--- EXERCISE DIRECTIONS ---
Your answer must consist of exactly the lines below, starting with the line with "wrist: (377, 289)" and going on through the line with "pinky tip: (578, 80)", and nothing else.

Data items
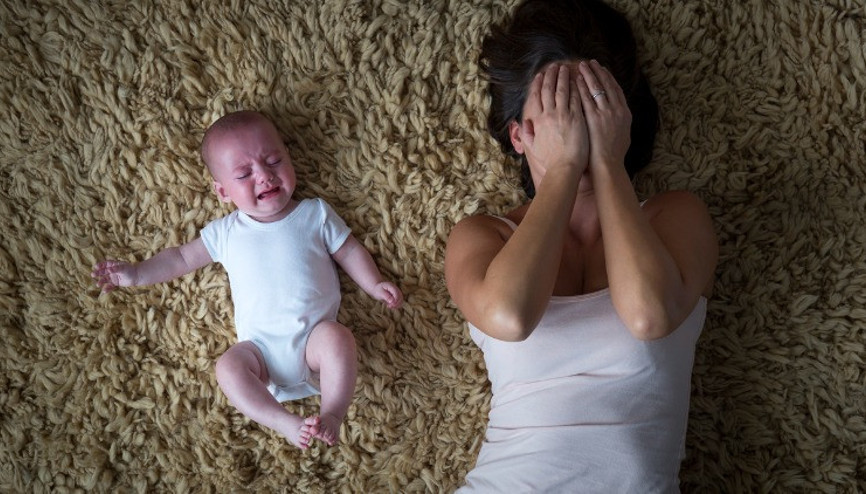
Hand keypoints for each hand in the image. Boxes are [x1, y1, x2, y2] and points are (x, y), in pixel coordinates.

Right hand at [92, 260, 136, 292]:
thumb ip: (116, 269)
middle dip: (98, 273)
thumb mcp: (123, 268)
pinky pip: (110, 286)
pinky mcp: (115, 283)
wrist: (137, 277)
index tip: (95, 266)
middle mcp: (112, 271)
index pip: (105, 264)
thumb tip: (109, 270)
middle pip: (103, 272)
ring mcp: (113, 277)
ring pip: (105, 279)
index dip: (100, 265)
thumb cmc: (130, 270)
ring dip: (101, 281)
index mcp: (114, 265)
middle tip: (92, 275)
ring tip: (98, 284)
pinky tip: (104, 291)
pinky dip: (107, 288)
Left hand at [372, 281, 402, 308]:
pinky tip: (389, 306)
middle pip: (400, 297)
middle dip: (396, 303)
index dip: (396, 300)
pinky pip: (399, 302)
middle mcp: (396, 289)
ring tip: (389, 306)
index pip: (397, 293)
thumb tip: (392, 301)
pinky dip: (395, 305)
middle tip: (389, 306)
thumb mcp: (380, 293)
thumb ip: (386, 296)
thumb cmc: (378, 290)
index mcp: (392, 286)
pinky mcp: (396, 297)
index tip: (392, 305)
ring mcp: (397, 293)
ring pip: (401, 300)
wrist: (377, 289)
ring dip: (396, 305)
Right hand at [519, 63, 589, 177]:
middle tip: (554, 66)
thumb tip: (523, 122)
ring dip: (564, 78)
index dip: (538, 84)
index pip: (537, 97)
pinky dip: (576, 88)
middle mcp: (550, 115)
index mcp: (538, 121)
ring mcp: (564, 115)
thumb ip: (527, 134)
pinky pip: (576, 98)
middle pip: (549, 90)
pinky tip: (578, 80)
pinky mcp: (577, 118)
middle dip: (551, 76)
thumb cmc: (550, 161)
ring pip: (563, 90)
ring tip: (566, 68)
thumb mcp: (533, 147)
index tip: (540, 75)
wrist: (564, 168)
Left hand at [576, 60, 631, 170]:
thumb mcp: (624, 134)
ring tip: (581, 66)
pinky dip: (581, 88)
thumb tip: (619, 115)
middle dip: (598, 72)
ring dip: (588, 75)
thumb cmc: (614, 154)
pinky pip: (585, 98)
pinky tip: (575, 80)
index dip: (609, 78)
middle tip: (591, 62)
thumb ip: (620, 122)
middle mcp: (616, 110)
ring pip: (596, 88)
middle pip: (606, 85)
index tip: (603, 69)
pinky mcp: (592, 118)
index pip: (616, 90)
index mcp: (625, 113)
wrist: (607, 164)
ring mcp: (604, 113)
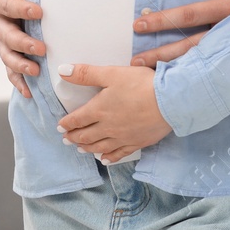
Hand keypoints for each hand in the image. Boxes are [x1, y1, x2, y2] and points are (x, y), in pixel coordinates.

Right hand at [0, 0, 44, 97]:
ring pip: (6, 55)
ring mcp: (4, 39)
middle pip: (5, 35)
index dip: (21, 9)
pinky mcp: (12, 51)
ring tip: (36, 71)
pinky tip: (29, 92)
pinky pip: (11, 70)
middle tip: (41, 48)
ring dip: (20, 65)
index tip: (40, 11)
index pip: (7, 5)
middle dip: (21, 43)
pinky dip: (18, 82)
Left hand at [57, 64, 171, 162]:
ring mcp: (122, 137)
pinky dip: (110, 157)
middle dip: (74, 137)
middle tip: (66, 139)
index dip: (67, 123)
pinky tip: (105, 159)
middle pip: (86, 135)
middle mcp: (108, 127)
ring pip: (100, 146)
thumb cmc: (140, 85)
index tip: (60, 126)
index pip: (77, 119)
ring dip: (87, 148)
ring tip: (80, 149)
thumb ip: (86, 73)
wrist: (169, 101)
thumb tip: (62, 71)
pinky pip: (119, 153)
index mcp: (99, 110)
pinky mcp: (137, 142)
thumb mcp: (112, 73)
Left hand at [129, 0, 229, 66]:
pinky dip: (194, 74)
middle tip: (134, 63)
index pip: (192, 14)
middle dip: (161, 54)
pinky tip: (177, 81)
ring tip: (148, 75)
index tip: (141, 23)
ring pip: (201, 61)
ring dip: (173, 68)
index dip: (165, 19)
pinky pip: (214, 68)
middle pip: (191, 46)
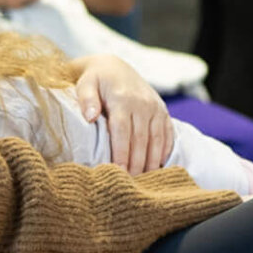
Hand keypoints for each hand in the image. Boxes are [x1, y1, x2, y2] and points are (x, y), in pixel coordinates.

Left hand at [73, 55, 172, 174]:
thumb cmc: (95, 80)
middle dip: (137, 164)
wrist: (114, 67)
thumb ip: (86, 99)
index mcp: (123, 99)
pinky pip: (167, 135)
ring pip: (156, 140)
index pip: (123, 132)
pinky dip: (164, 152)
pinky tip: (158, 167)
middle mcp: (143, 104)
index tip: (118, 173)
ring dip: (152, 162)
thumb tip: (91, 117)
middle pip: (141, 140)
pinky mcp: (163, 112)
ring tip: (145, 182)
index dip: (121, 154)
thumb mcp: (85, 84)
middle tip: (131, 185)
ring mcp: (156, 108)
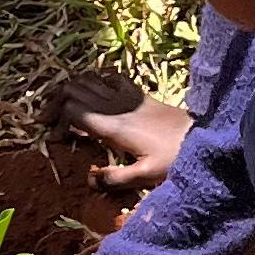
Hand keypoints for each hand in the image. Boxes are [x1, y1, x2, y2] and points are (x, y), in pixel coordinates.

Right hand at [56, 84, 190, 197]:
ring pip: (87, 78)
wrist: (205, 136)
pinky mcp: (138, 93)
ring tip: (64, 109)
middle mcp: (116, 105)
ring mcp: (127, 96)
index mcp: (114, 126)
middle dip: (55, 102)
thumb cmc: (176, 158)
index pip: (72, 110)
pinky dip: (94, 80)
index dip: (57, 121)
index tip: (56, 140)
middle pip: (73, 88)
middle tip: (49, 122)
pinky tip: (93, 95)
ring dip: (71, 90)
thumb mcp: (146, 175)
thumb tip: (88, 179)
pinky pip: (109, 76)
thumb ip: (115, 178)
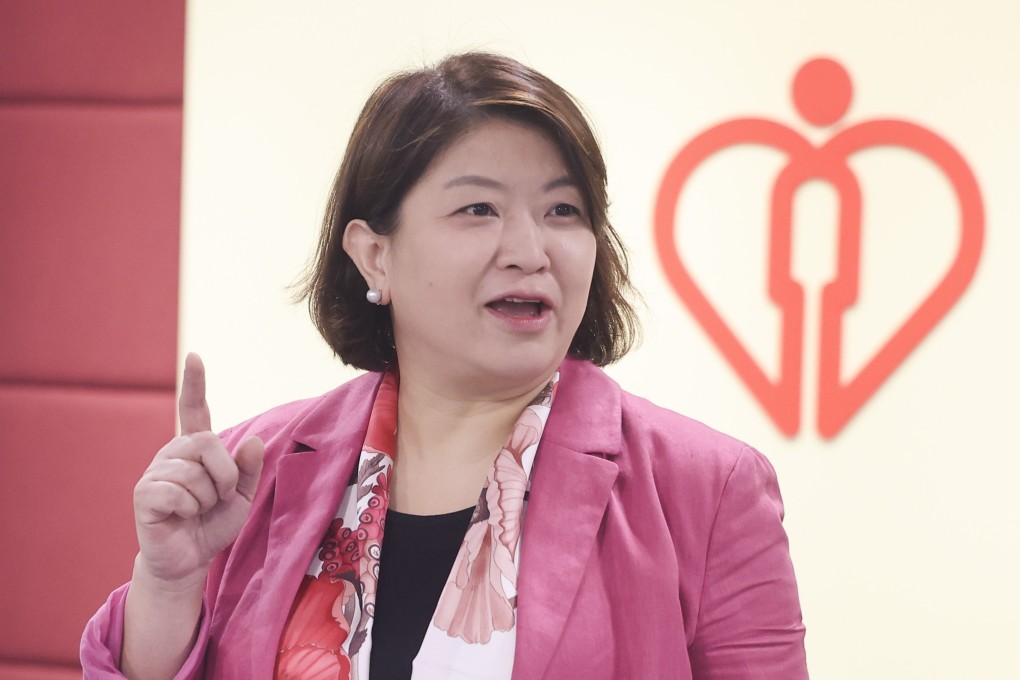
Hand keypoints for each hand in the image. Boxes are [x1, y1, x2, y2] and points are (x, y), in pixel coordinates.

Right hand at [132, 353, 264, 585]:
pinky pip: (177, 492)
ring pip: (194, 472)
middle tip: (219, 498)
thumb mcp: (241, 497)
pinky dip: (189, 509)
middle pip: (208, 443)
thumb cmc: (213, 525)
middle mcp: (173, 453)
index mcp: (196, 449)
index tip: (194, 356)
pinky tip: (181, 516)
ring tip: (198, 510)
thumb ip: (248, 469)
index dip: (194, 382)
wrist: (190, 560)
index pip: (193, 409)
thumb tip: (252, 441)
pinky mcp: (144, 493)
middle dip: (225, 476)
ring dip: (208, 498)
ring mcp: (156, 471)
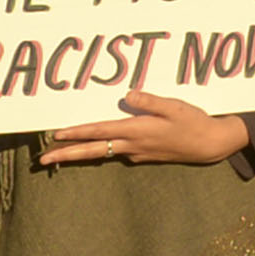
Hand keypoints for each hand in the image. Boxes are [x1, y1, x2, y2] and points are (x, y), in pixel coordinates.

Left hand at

* * *

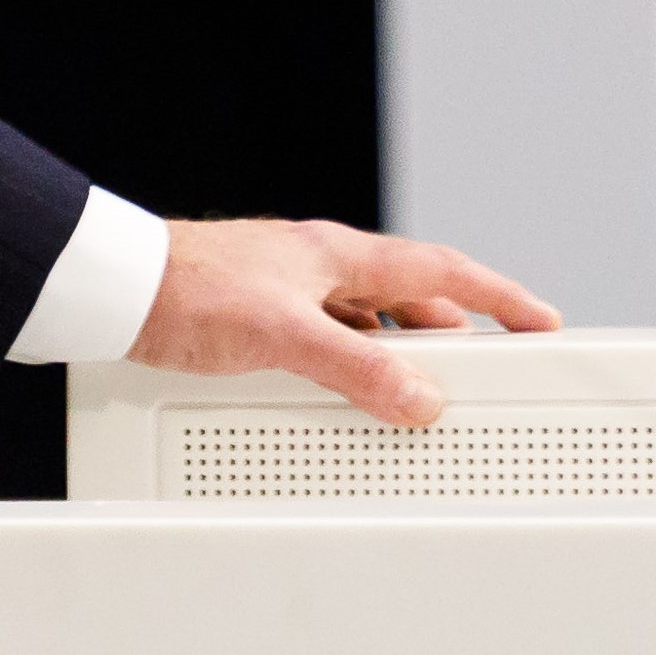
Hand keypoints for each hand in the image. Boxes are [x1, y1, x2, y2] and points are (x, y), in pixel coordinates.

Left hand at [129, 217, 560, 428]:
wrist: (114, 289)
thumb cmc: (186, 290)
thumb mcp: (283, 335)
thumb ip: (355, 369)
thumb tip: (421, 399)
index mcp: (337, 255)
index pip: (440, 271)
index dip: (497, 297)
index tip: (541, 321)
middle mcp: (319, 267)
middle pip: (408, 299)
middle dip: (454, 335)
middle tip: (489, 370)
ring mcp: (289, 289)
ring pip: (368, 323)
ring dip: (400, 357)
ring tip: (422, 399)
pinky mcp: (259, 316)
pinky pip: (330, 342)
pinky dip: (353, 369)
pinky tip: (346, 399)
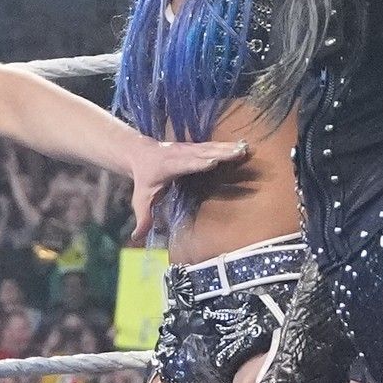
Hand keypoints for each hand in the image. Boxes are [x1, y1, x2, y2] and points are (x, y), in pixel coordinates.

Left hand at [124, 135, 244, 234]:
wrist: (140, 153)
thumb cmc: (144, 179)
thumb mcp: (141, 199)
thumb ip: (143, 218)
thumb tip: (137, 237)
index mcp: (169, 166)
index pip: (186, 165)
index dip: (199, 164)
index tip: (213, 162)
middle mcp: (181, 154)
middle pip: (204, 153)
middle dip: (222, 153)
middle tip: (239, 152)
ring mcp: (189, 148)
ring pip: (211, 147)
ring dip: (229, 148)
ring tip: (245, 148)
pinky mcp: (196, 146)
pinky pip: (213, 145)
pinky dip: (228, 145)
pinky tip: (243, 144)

--- SOLUTION FOR THIS TASK ---
wrist: (377, 289)
ring dip: (396, 305)
Right hand at [519, 63, 589, 177]:
middle tip: (554, 66)
thumb tip: (523, 122)
ring dip: (564, 78)
index dip: (538, 84)
index pip: (537, 97)
pinky dip: (576, 88)
middle mcp: (550, 115)
index mcp: (538, 121)
ring mcp: (564, 115)
thumb ip: (527, 134)
pinky pip: (576, 98)
middle pip: (549, 90)
pinky tip: (578, 80)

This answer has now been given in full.